During real-time operations, horizontal well correlation technology enables geoscientists to pinpoint the current stratigraphic position of the bit, while a look-ahead well plan indicates where the wellbore will go if it proceeds along the current trajectory.

'Automated workflow re-execution' or dynamic updating ensures that any change made to any interpreted surface in the existing 3D model-say, repicking a top or adding a new data point while geosteering-instantly revises every associated surface, while honouring all the hard data.

Thus, each new logging-while-drilling correlation automatically shifts the top and base of the target reservoir accordingly.

Targets that are now too high or low can be fine-tuned simply by moving them onscreen.

The collaborative well planning system immediately projects an updated look-ahead well path to the optimal target location ahead of the bit. Alternatively, the team can establish a set distance between the well path and any reference surface, such as the top of the reservoir.

Whenever new data points modify the structural interpretation, the software automatically revises the 3D model, the targets, and the look ahead well plan to maintain the proper distance-without any manual intervention whatsoever. As such, operators can stay in the sweet spot all the way to total depth. (Fig.5)


Off shore case study

One of the world's largest oil companies field tested the enhanced collaborative asset planning software to evaluate early development alternatives in an offshore environment with a number of seabed and shallow drilling hazards.

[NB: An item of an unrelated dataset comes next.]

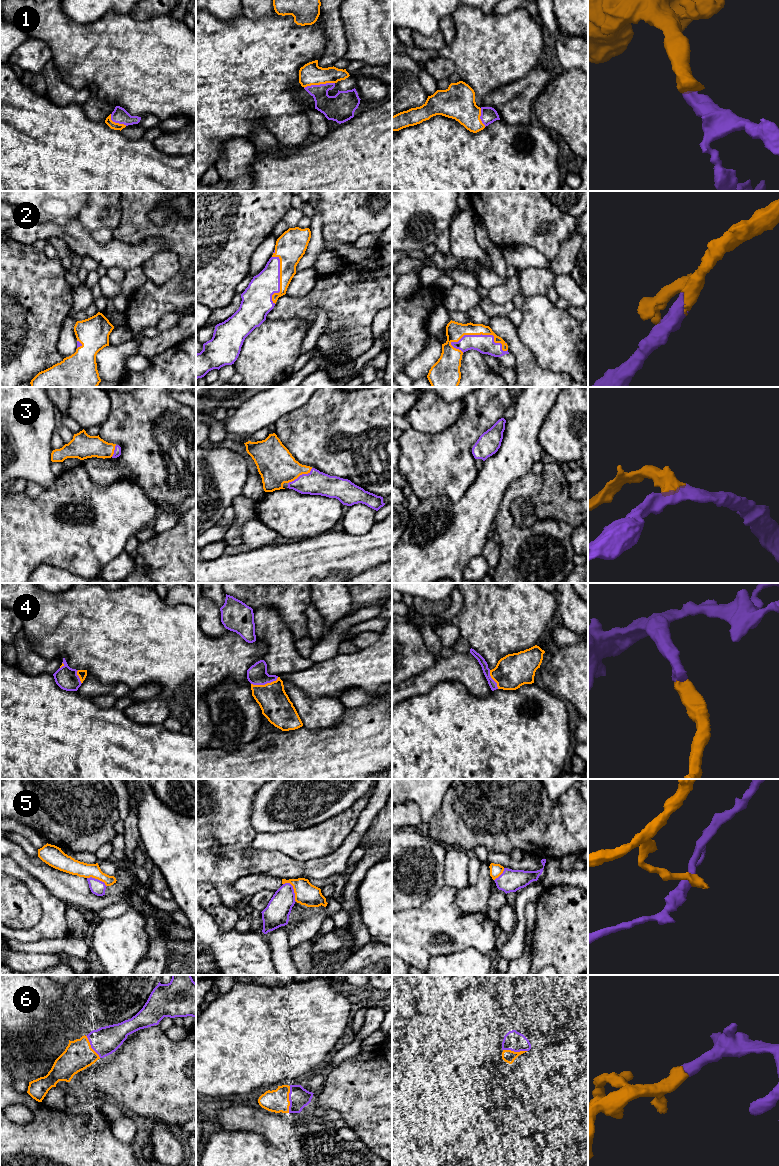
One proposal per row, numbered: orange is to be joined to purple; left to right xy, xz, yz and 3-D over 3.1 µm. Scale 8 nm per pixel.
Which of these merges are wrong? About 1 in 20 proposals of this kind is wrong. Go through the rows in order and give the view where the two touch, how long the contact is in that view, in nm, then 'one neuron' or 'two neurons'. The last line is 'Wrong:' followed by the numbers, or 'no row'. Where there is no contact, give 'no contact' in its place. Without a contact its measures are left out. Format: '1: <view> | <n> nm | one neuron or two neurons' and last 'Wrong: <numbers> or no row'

The goal was to select reservoir targets, identify viable drilling locations, create multiple well paths that met fracture pressure constraints, determine drilling costs based on an existing cost model, and present development concepts to partners as quickly as possible.

Utilizing a wide variety of geotechnical data, a multi-domain team set up the model in two days, automatically generated development scenarios that met all their constraints within two hours, quality-controlled the results in another four hours, and presented targets, trajectories, drilling locations, and estimated costs to partners the very same day.

The team's drilling engineer stated, 'We did in one day what could have taken a month of cross-discipline iterations and data transfer.'

Onshore case study

Operators of fast-paced, high-volume onshore drilling programs have begun to experiment with it as well (Fig. 6).An independent operator of an unconventional U.S. play was one of the first.

To effectively produce tight gas sands having limited drainage areas in the Piceance basin of Western Colorado, the operator planned to drill hundreds or thousands of wells in some rather rugged topography.

Pad locations were limited due to terrain, wildlife populations and migration pathways, and other surface restrictions-roads, power lines, lakes, wetlands, towns and buildings.

Planning huge numbers of safe, drillable well trajectories proved overwhelming. Long well planning cycles or miscalculations would have been extremely costly.

The new asset planning technology enabled the company's geologists and engineers to quickly design and optimize large numbers of sustainable well plans from restricted surface locations. They were able to keep pace with aggressive rig schedules, minimizing cycle times while maximizing reservoir coverage, enhancing production, and reducing capital expenditures.